E em seu documento de diretrizes comunitárias, depois de alertar que a personificação não é permitida, o Tumblr elabora: “Enquanto você está livre para ridicularizar, paródia ou maravilhar-se com a beleza alienígena de Benedict Cumberbatch, você não pode fingir ser realmente Benedict Cumberbatch”.
Na Seção 57.10 do acordo da AWS da Amazon, as pessoas que usam o mecanismo de desenvolvimento de jogos “Lumberyard” da Amazon prometem não usá-lo para operar sistemas que possam colocar a vida de alguém em perigo, como aeronaves ou veículos autônomos. Até agora, tudo bem. A Amazon diz que a seção não se aplica, no entanto, se os EUA. Os Centros de Controle de Doenças certificam a existência de "uma infecção viral generalizada transmitida através de mordidas ou contato com fluidos corporais que faz com que cadáveres humanos reanime e procurem consumir carne humana viva, sangue, cérebro ou tecido nervoso e provavelmente resultará na queda da civilização organizada".
MailChimp é mais direto: "Não seremos responsabilizados por quaisquer atrasos ou falhas no desempenho de qualquer parte do Serviço, de qualquer causa além do nosso controle." Tais causas podem incluir “fogos, terremotos, acidentes nucleares” e “apocalipse zumbi”.
O acordo final do usuário do iTunes contém misteriosamente uma cláusula que proíbe seu uso para construir armas de destruição em massa. “Você não usará esses produtos para quaisquer fins proibidos pela lei dos Estados Unidos, incluindo, sem limitação, o desenvolvimento, projeto, fabricante ou produção de armas nucleares, de mísseis ou químicas ou biológicas”, diz o acordo.
Mensagem do Patrocinador
Não está claro como se pode usar o iTunes para construir tais armas.

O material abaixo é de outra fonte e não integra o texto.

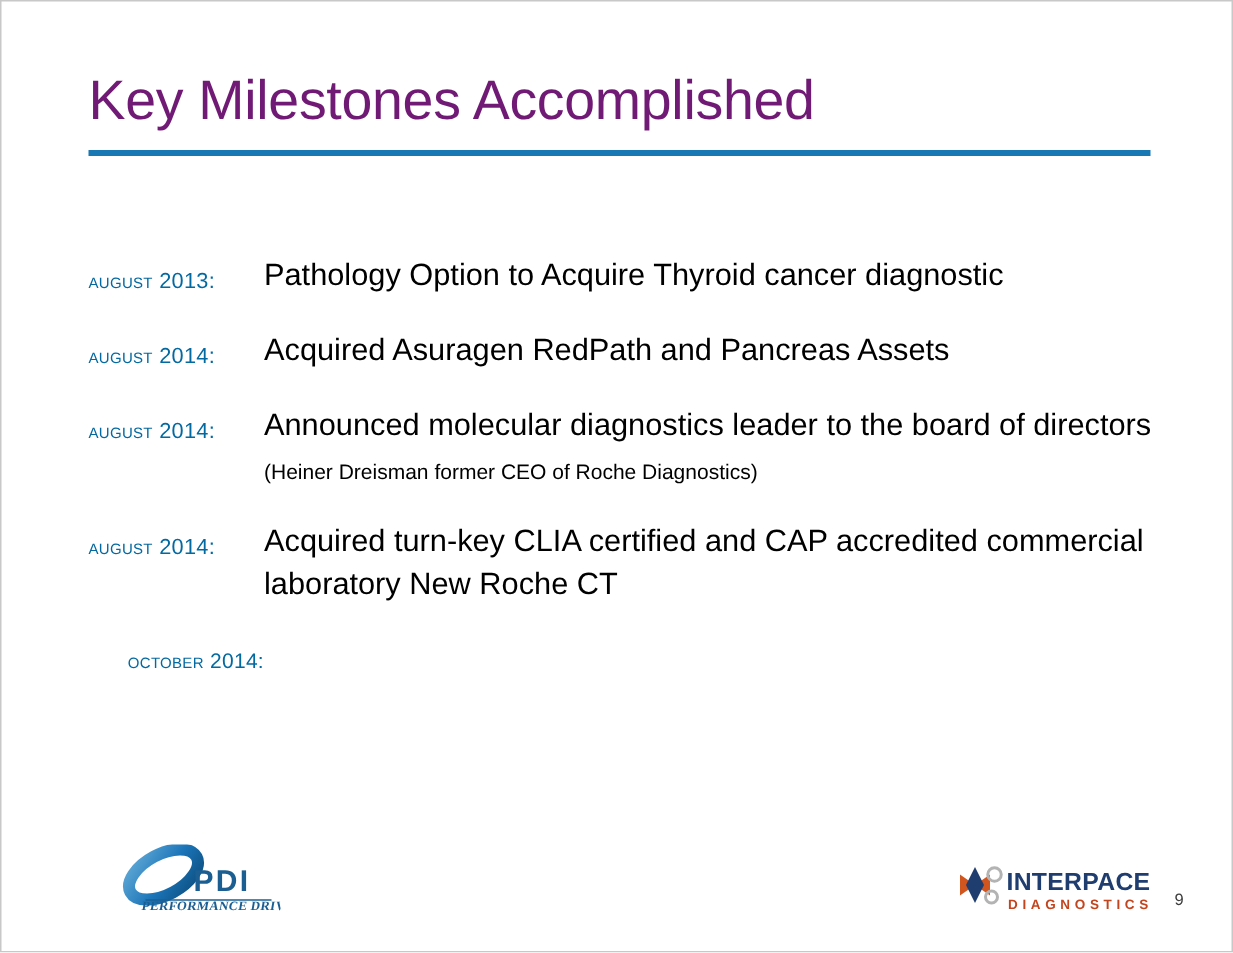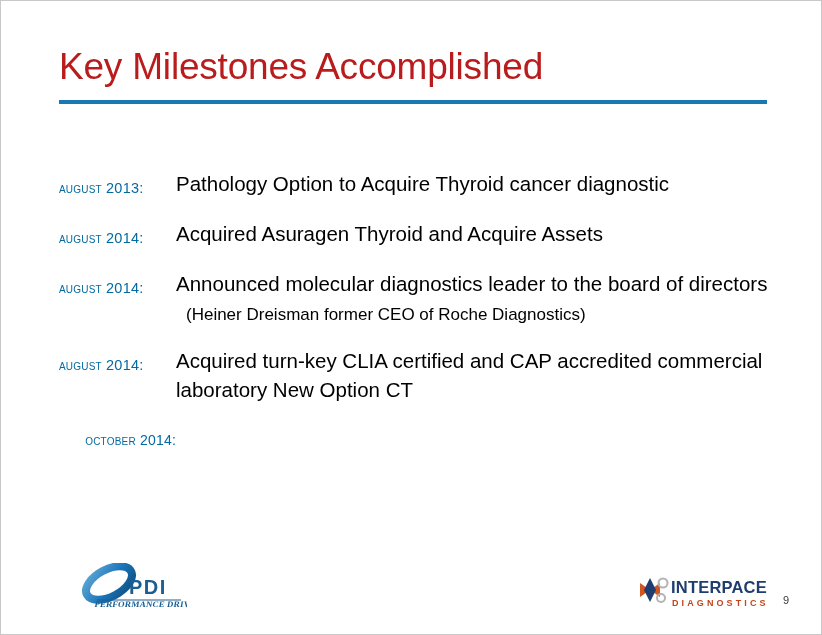--- a/index.html
+++ b/index.html
@@ -25,21 +25,21 @@
   .title-block {
     position: absolute;
     left: 58px;
     top: 44px;
     width: 710px;
   }
   .slide-title {
     font-size: 37px;
     line-height: 44px;
     font-weight: 400;
-    color: #b91c1c;
+    color: #701a75;
     letter-spacing: -0.2px;
     white-space: nowrap;
   }
   .title-rule {
     position: absolute;
     left: 58px;
     top: 99px;
     width: 708px;
     height: 4px;
     background: #1878b4;
@@ -76,22 +76,21 @@
     font-size: 14px;
     text-align: right;
   }
   .m-body {
     flex: 1 1 auto;
     font-size: 20.5px;
     line-height: 29px;
     color: #000000;
   }
   .m-body .paren {
-    font-size: 17px;
-    margin-left: 10px;
+    font-size: 14px;
   }
 
   
   .pdi-logo {
     position: absolute;
     left: 76px;
     top: 562px;
     width: 110px;
     height: 48px;
   }
@@ -132,36 +131,36 @@
     <div class="milestone">
       <div class="m-date">August 2013:</div>
       <div class="m-body">
         <span>Pathology Option to Acquire Thyroid cancer diagnostic</span>
       </div>
     </div>
 
     <div class="milestone">
       <div class="m-date">August 2014:</div>
       <div class="m-body">
-        <span>Acquired Asuragen Thyroid and Acquire Assets</span>
+        <span>Acquired Asuragen RedPath and Pancreas Assets</span>
       </div>
     </div>
 
     <div class="milestone">
       <div class="m-date">August 2014:</div>
       <div class="m-body">
         <span>Announced molecular diagnostics leader to the board of directors</span>
         <span class="paren">(Heiner Dreisman former CEO of Roche Diagnostics)</span>
       </div>
     </div>
 
     <div class="milestone">
       <div class="m-date">August 2014:</div>
       <div class="m-body">
-        <span>Acquired turn-key CLIA certified and CAP accredited commercial laboratory New Option CT</span>
+        <span>Acquired turn-key CLIA certified and CAP accredited commercial laboratory New Roche CT</span>
       </div>
     </div>
 
     <div class="milestone">
       <div class="m-date wide">October 2014:</div>
     </div>
 
   </div>
 
   <div class="pdi-logo">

Então foi assim que o levaram. Kim Jong-un usa um iMac, então provavelmente o iTunes também... Isso deve ser o que Trump quis dizer quando falou sobre a Coréia do Norte já concordando com a desnuclearização total antes da cúpula. pic.twitter.com/sWMXkypux0
— Kasperi Summanen (?_Ksummanen) 12 de Junho de 2018
Alguns recuaram pushed backem termos e condições onerosos que “ninguém lê” ainda “continuam a ser a espinha dorsal legal da internet”. Em um editorial no mês passado, o The New York Times criticou o que chamou de “ficção legal do consentimento”, sugerindo que as pessoas assinaram involuntariamente seus direitos de privacidade para grandes empresas de Internet.
“Os americanos merecem fortes proteções de privacidade”, escreveu o conselho editorial. “O consentimento não é suficiente para substituí-los. Os cliques que passam para o consentimento são desinformados, não negociados e oferecidos em troca de serviços que muitas vezes são necessários para a vida cívica.
Tradução feita pelo Google tradutor.